Coburn walked back to his vehicle, re-entered the passenger seat and told the trooper he’d made a mistake, using an expletive in his description, according to the affidavit.
The trooper called additional officers to the scene because of Coburn’s hostility, according to the affidavit.
The trooper transported Blake Coburn to Clark County jail so a certified breath test could be performed. She was later charged with operating a vehicle while intoxicated. Coburn was left under the supervision of other officers at the scene, according to the affidavit.
A message left with an ISP spokesman Monday requesting the arrest report hadn’t been returned as of publication time. The trooper stated in the affidavit the incident was recorded with dash and body cameras.
The affidavit stated there’s good cause to believe Coburn committed four offenses: Battery on a police officer, obstruction of justice, disorderly conduct and public intoxication.
Initial case documents filed Friday in Clark Circuit Court No. 3 show Coburn is facing one criminal misdemeanor charge for resisting law enforcement.

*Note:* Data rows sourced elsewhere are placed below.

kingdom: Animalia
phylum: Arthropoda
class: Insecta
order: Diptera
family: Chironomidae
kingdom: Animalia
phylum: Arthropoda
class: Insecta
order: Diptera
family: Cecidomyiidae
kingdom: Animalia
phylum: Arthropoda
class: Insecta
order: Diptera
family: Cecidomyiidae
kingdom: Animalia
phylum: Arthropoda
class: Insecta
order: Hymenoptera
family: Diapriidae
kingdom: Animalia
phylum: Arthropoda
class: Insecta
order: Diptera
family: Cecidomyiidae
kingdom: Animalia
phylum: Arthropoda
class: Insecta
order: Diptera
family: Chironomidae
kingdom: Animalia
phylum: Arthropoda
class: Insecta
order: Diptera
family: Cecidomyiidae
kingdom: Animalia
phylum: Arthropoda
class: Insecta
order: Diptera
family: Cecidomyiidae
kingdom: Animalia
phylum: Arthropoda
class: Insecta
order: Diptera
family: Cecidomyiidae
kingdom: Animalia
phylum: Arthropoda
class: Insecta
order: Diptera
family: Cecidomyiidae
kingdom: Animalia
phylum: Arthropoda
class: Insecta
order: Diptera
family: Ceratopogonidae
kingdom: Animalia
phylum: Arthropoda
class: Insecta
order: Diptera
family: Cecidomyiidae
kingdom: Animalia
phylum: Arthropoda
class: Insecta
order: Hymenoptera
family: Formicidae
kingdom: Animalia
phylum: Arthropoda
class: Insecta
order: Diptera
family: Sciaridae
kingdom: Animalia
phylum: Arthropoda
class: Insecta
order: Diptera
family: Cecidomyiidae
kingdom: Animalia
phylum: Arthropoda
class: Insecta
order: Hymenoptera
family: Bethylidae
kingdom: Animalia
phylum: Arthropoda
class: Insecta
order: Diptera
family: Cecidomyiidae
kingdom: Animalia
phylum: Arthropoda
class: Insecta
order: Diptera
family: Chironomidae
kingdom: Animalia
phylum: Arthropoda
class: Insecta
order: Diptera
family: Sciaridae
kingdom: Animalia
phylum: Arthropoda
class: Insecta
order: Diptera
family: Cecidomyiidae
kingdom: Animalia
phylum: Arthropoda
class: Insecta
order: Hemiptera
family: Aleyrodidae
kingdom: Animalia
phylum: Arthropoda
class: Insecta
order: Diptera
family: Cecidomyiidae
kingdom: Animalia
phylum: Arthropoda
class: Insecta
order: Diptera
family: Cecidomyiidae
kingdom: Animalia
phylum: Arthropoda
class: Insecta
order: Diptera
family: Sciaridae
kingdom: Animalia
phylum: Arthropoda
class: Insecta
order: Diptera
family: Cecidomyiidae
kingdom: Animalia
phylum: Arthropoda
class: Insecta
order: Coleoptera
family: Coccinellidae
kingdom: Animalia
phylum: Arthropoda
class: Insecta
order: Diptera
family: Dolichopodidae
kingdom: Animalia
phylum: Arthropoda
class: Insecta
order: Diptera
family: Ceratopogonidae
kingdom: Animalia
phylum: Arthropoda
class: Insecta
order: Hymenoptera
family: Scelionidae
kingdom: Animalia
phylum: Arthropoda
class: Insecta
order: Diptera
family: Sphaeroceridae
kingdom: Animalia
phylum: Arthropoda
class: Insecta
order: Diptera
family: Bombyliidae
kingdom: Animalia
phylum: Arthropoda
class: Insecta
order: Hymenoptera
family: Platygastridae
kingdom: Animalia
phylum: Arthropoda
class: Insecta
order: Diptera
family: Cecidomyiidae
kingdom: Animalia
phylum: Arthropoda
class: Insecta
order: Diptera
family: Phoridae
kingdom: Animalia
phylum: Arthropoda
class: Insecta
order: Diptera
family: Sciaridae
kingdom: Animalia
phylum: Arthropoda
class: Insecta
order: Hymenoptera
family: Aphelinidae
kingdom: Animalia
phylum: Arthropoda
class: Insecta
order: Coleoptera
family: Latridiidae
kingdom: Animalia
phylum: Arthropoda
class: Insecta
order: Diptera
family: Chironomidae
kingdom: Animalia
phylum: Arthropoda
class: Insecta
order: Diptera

Joshua Otto Schalk, the prosecutor for Harrison County, is the lead attorney for the state. Clark County Prosecutor Jeremy Mull is listed as a secondary prosecuting attorney.
Clarksville Police Chief Mark Palmer said Monday that Coburn, who was hired in 2008, remains employed but has been assigned different duties.
He emphasized that CPD doesn’t investigate its own under such circumstances and that the department will await the outcome of the case before taking action, if warranted. Palmer said Coburn wasn’t on duty at the time of the incident.
“The prosecutor is looking into these charges and allegations. We’re allowing them to do their part before we can do our part,” Palmer said.